Cool Turtles

     Any day now millions of turtles will wake up feeling like hell: muscles clogged with lactic acid, shells dissolving from the inside – waking up from another year of hibernation.
     I love turtles: their gemlike shells, their ancient toothless faces, their peculiar grace and fearless placidity.
     I rescue them from roads and toss them back into their ponds on my bicycle rides through Vermont.
     I liked even the snapping turtle I booted off the highway, though he was the nastiest little bastard I’ve ever seen: big around as a pizza pan, hissing and snapping and pissing.
     How do turtles live through winter under the ice?
     How can an air-breathing animal do that?
     I learned how in “Turtles of the United States and Canada – Second Edition, Revised and Updated with new Species Names.” (!!!!)
     If you don’t care how turtles hibernate, check out this page’s stories about Hollywood celebrities. (!!!)
     Turtles are amazing. Every winter, hibernating turtles turn their blood into a supercooled liquid.
     A supercooled liquid has properties of liquids and solids. It looks like a solid, but its molecules are not locked into a lattice; they swim about.
     Glass is a supercooled liquid. That’s why it shatters irregularly instead of breaking.
     Crystals – quartz, for instance – will break if you whack them hard enough. When quartz breaks, it breaks along crystal lines. It shatters into six-sided ends. But you never know how shattered glass will break.
     And that, strangely enough, is how turtles can hibernate under the ice. Their supercooled blood can sink below 32 degrees without freezing.
     But if a crystal forms, the turtles are goners.
     How do we know this? Because the turtle people – and believe me, there are a lot of them – have done experiments.
     Touch ice to a hibernating turtle’s shell and it might form a crystal that will kill the turtle. But deep under the pond, when it’s 30 below zero in the air, the lowest layer of water and mud may not freeze. So no crystals form in the hibernating turtles’ blood.
     Here’s another strange thing.
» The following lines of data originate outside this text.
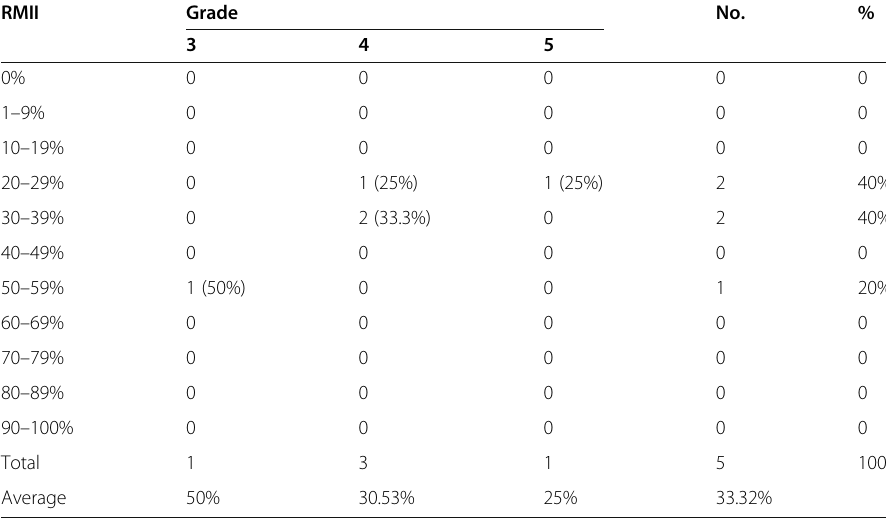
Table 6 Status of RM implementation: company level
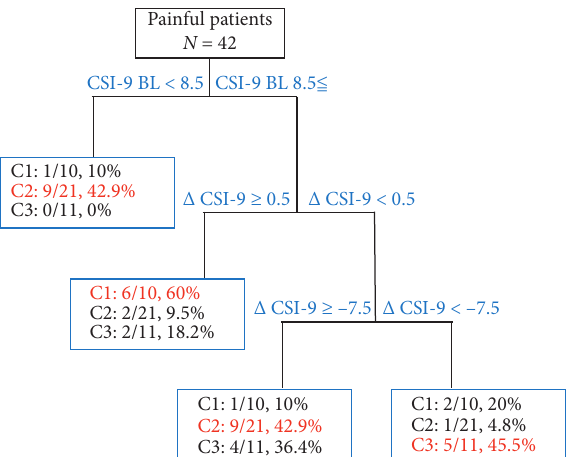
Figure 7: Decision tree analysis for cluster classification. The first predictive factor was CSI-9 BL < 8.5 or CSI-9 BL 8.5 ≦ . The second predictive factor was ∆ CSI-9 ≥ 0.5 or ∆ CSI-9 < 0.5. The third predictive factor was ∆ CSI-9 ≥ − 7.5 or ∆ CSI-9 < − 7.5. Each square box shows the percentage of cluster affiliation when each predictor is met. Abbreviations: CSI-9, Central Sensitisation Inventory-9; BL, baseline; ∆ , follow-up score minus the initial score; C,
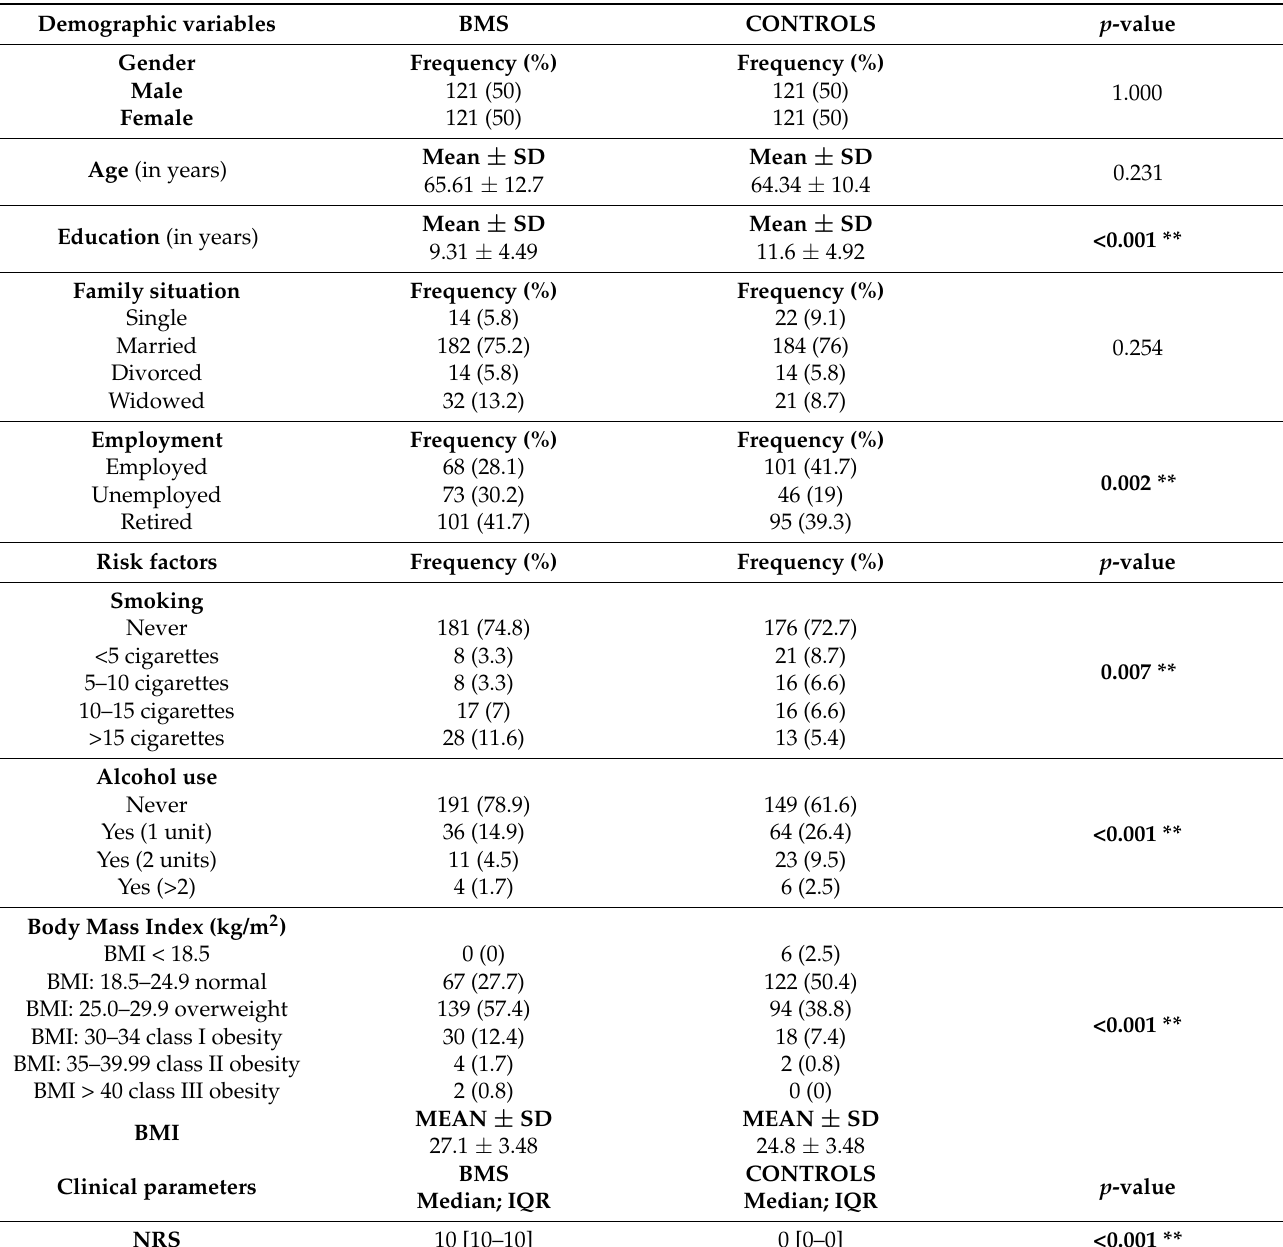
Table 1. Socio-demographic profile, risk factors and clinical parameters of 242 BMS patients and 242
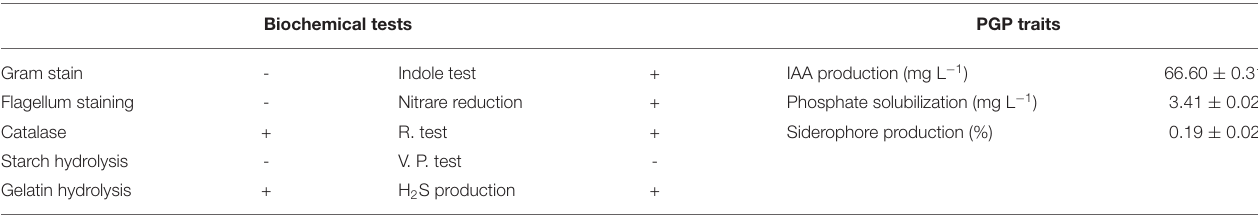
TABLE 1 | Physiochemical characteristics and plant growth-promoting (PGP) properties of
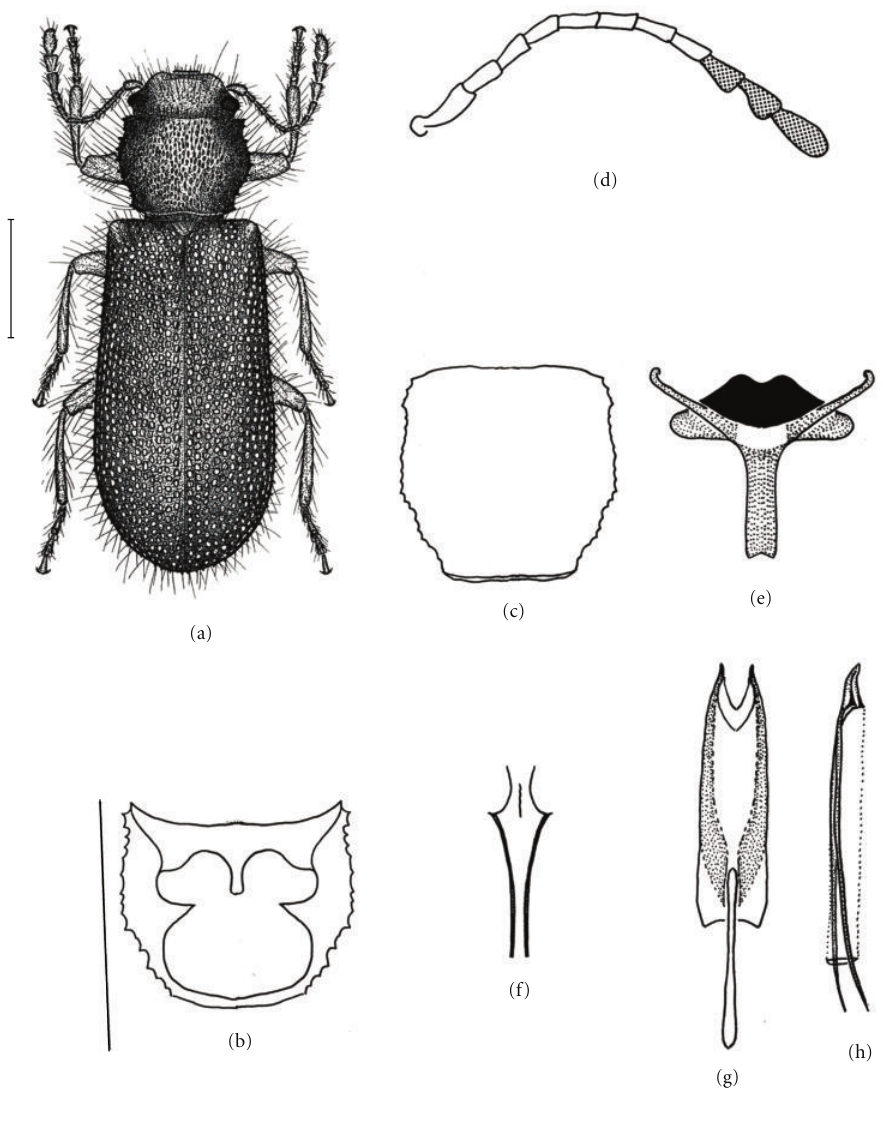
Figure 3: Various organs of Curacavi dentatus . (a) Habitus. (b, c) Thorax ((b) ventral, (c) dorsal). (d) Antenna. (e) Metendosternite. (f) Spiculum. (g) Tegmen. (h) Phallus.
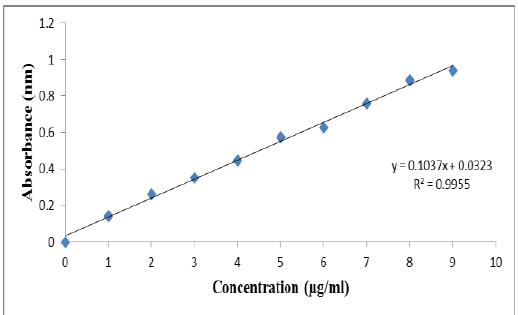
Figure (5) Calibration curve of rebamipide in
The first thing turtles do when they’re born is to eat dirt. No one knows why. Perhaps it’s to inoculate themselves with the local bacteria. Eventually, they excrete or vomit up the dirt.
     But if a turtle is born late in the year and winter comes before it can eliminate the dirt, the dirt can form a seed for a crystal, and the baby turtle’s blood crystallizes, and it dies.
     But wait, there’s more. As a turtle snoozes under the ice, or under the soil, looking for all the world like it’s dead, lactic acid builds up in its blood.
     Lactic acid is what makes your muscles scream when you run too far or too fast. It crystallizes in your muscles and makes you sore the day after a tough workout, until your blood dissolves it and washes it away.
     Lactic acid in hibernating turtles’ blood rises to extreme levels: more than 10 times normal. Turtles can stand it because their calcium shells buffer the chemical reaction by slowly dissolving into their blood.
     When turtles wake up every spring, their lactic acid levels are so high it would make a Kenyan marathoner puke. Their shells are dissolving. They must hurt like hell.
     The turtles float to the surface of the pond, or crawl out of their hole, and look for a warm, sunny place to sit.
     Any day now I will see turtles sitting on a big old dead tree in Weatherhead Hollow Pond. Each turtle except one will have its chin on another turtle’s back. When my shadow passes across them, eight out of ten turtles will jump fastastheycan into the pond.
     One or two turtles, who survive this world through other strategies, will stay on the old snag, looking around, wondering what just happened.
     I call these guys the cool alternative turtles.
     If I am reincarnated as a turtle, I believe I will be a cool alternative turtle. Looking around, wondering what just happened.